How to Write a Letter to Your Birth Child
Communication with your birth child can be an emotional and raw subject for many birth mothers. No matter the type of communication you’ve agreed to, putting your thoughts or feelings into a conversation, email or letter puts you in a place of vulnerability. Being open with your birth child, though, is one of the best things you can do for your relationship with them.
Feeling unsure about how to write a letter to your birth child is common especially if it’s the first one. But you are not alone. Adoption Choices of New York is here to help. Remember, the point of the letter is communicating, so include what you feel is important for your child to know or what you would like them to know about you.
What to Say in the Letter
At the end of the day, you are in full control of what you want to include in your letter. Communication with your birth child itself is an act that takes courage and immeasurable strength, so don’t stress too much about making your letter ‘perfect’. There’s no such thing. What’s important is that you are completely comfortable with what you’re writing to your birth child.
Do you want your letter to be more expressional of how you feel about your birth child? Or, do you want it to be more informative so your birth child can get to know you? A combination of both? There are a myriad of things that the letter you write to your birth child can include. Sometimes it’s helpful to just free write as a draft if you’re not confident in your expressional writing skills. Letting your emotions freely flow through to paper is a great way to visually see what you’re feeling when you think about writing a letter to your birth child. From there, you can take pieces out, rework things and get ideas of what you are and aren’t comfortable with sharing.
Family History and Information
Many birth mothers include a picture of themselves along with information. Family history, fun stories and pictures of their extended family can be included as well. Many adoptees want to know about their birth mother and family. Including tidbits of details, like pictures or names, is a fun and positive way to have your birth child start to learn about you and your history. You don’t need to give a full in depth lecture on your family’s roots, just the important parts you want your child to know. If you have a close relationship with a family member, or they meant something special in your life, you can share that with your birth child too!
Write Down Your Feelings
Vulnerability can be frightening. Displaying your thoughts and emotions for the world to see or judge can put a lot of people on edge, but a key feature to keeping a positive outlook on your relationship with you and your birth child is honesty. Letting your birth child know why you made the selfless decision to put them up for adoption lays a foundation of trust between the two of you. Not only can this create a strong bond for you and your birth child, it will also help you express the feelings you may have been holding in this whole time.
Writing a letter to your birth child can be a cathartic experience for you and a beneficial connective experience for him or her. If you feel that there’s something specific you’d like to share, but are unsure if it’s the right time, you can ask the adoptive parents to hold the letter until they feel your birth child is old enough to read it.

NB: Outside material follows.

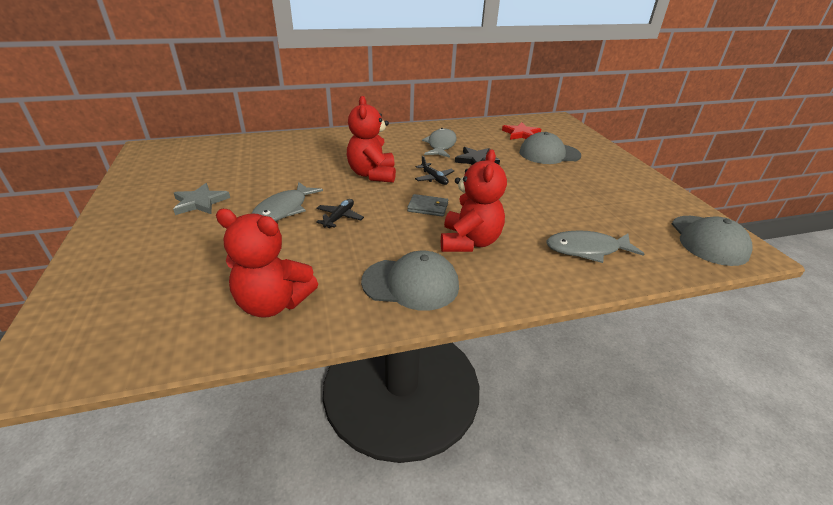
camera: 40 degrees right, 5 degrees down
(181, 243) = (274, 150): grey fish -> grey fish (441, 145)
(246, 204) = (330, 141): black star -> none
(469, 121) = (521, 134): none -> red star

Tell Your Birth Child about Their Adoption Journey
When you write a letter to your birth child, you’re opening up an opportunity to express the feelings you have for them and the life you envisioned for them. What you dream for their life to be: full of happiness and love. Adventure and creativity. All the things you pictured for them when you were choosing the adoptive parents can be laid out on paper. The thought, care and love that went into choosing the right family is an important aspect to adoption. Expressing this to your birth child will help them understand just how important they are to you, and how important choosing the right adoptive family was in order for them to live a fulfilling, happy life.
Keep Your Letter Positive
One important rule when you write a letter to your birth child is to keep it positive. You want them to be proud of their adoption. Don’t speak negatively about adoption or about their birth father, if the situation fits. Remember, you do not owe your birth child an apology. You did what was best for him or her, and gave them an opportunity to have a life you could not provide. There is nothing shameful about that, and they should not feel their adoption warrants an apology. Adoption is the choice to bring life into this world and the selfless act of allowing your birth child to live the best life possible.
Open Up to Your Birth Child
If there are experiences you feel will help your child understand you better write it down. Not only does this allow your birth child to get to know you on a deeper level, it’ll also give you both a sense of true connection. Speaking honestly about who you are and your life is one of the deepest topics of a conversation a person can have. Connecting on a true level of understanding and love is the most important part of communicating with your birth child. Speak from your heart. Allow them to truly know you, and the woman they come from.
How to Write a Letter to Your Birth Child
Whether you’re planning on continuing an open line of communication with your birth child or not, writing a letter to them is a wonderful sentiment of love that they can cherish. Your birth child will have a piece of you with them, and something they can read back on when they’re older and want to get to know you better. Words are impactful and convey feelings just as strongly as spoken word. Keep your letter honest, positive and a portrayal of what you want your birth child to feel when they think of you.